WHAT YOU WILL DO>
1) In the excerpt on jurisdiction in cross-border data privacy infringements, which courts have jurisdiction under the general rule in Art. 4, sec. 1?
2) Write out the passage of the excerpt on jurisdiction in cross-border data privacy infringements starting at "Jurisdiction and enforcement" and ending at "of international jurisdiction.".

EXCERPTED TEXT>
━━━━━━━━━━
Jurisdiction and enforcement in online cross-border infringements of data privacy ^

[15]
Brussels I recast Regulation also falls within the EU policy of judicial cooperation in civil matters, which aims to establish cooperation between judicial authorities of Member States in order to facilitate the effective exercise of rights across borders. One of the landmarks of this policy is the principle of trust that must exist between judicial authorities of different Member States and the principle of recognition and enforcement of decisions coming from different Member States. The Regulation provides for a system of automatic recognition and enforcement of foreign judgments (Art. 36 and 39) in civil and commercial matters in the European Union (Art. 1). However, this system is based on a set of provisions of international jurisdiction.
[16]
Brussels I recast is applicable to cross border infringements of personality rights, including the unlawful processing of personal data. The general rule of jurisdiction (Art. 4, sec. 1) establishes the principle of sequitur forum rei: the jurisdiction belongs to the courts of the Member State where the defendant is domiciled. However, there is an alternative jurisdiction in matters of torts/delicts in Art. 7, sec. 2. This provision is based in the principle of proximity – it is assumed that those courts are spatially or procedurally best placed to judge the question, because a greater connection between the dispute and the court will aid an easier conduction of the dispute and the production of evidence. So, according to Art. 7, sec. 2, in matters of tort/delict, the courts of the place where the harmful event occurred or may occur have jurisdiction. This is an alternative jurisdiction which means that the claimant may choose to bring an action before the courts of the Member State where the defendant is domiciled or before the courts designated by Art. 7, sec. 2. This option generates a forum shopping situation, because the party that prevents jurisdiction can choose the court, considering which one will apply the substantive law more favorable to his claims21.
━━━━━━━━━━
RECORDED INFORMATION>
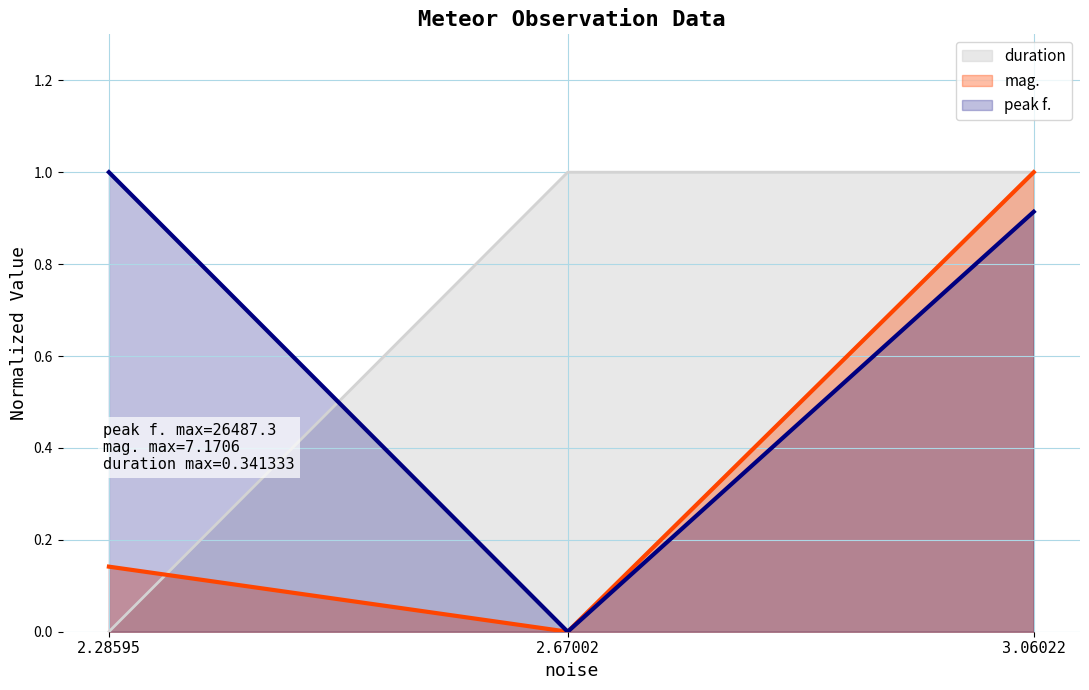

How many categories are shown in the chart?

3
━━━━━━━━━━
RESULTS FOR EACH TASK>
1) The courts of the Member State where the defendant is domiciled.

2)
Jurisdiction and enforcement in online cross-border infringements of data privacy ^

[15]
Brussels I recast Regulation also falls within the EU policy of judicial cooperation in civil matters, which aims to establish cooperation between judicial authorities of Member States in order to facilitate the effective exercise of rights across borders. One of the landmarks of this policy is the principle of trust that must exist between judicial authorities of different Member States and the principle of recognition and enforcement of decisions coming from different Member States. The Regulation provides for a system of automatic recognition and enforcement of foreign judgments (Art. 36 and 39) in civil and commercial matters in the European Union (Art. 1). However, this system is based on a set of provisions of international jurisdiction.